Les membres de la famille du majeur protégé peuvent s’apercevoir des manquements éventuels du tuteur. A titre de rappel, le tuteur doit effectuer certains actes comme par exemple, assurer les biens de la personne protégée. Il doit veiller à ce que toutes les assurances nécessaires soient souscrites afin que les intérêts du majeur soient effectivement préservés. Le tuteur procède également à la déclaration d’impôts. Il fait appel si besoin à des professionnels pour que des réparations urgentes au domicile de la personne protégée soit effectuée afin d’éviter des dégâts plus importants et assurer la sécurité de la personne. Le tuteur doit agir en justice en vue de défendre les droits patrimoniaux du majeur. Il peut demander l’inscription d’une hypothèque.

Les tiers proches ainsi que le subrogé tuteur ont aussi qualité pour saisir le juge des tutelles ou informer le Procureur de la République des éventuels manquements du tuteur.

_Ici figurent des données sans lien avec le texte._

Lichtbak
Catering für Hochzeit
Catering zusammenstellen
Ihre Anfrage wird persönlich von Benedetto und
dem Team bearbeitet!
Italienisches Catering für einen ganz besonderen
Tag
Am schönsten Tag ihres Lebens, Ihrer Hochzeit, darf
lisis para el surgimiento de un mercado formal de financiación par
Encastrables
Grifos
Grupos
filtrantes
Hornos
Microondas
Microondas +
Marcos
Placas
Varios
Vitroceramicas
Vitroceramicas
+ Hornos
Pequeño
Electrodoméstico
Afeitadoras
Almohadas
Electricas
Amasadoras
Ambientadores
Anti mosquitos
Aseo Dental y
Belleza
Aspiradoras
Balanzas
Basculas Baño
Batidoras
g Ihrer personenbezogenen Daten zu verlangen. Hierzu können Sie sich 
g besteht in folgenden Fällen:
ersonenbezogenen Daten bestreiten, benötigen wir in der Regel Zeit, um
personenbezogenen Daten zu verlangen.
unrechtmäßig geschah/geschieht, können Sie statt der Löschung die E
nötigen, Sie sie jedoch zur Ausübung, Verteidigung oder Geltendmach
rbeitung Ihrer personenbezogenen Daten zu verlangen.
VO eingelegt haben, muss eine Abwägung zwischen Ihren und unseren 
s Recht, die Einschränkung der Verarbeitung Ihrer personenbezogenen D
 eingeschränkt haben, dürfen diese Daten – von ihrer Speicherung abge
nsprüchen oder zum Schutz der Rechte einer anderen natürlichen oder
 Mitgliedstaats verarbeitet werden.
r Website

Le subrogé tuteur a pour mission notamment de surveiller les actes passés par le tuteur et informer le juge s’il constate des fautes dans l’exercice de ses obligations par le tuteur.

Les sanctions

Le juge des tutelles informé des éventuelles fautes du tuteur pourra prendre toutes les mesures appropriées à son encontre.

Il peut le remplacer ou le destituer de ses fonctions.

Dans certains cas, le tuteur peut être condamné à des dommages et intérêts, que sa faute ou erreur soit volontaire ou non. L’assurance responsabilité civile peut donc s’avérer une précaution nécessaire.

Des poursuites pénales peuvent également être engagées à l’encontre du tuteur.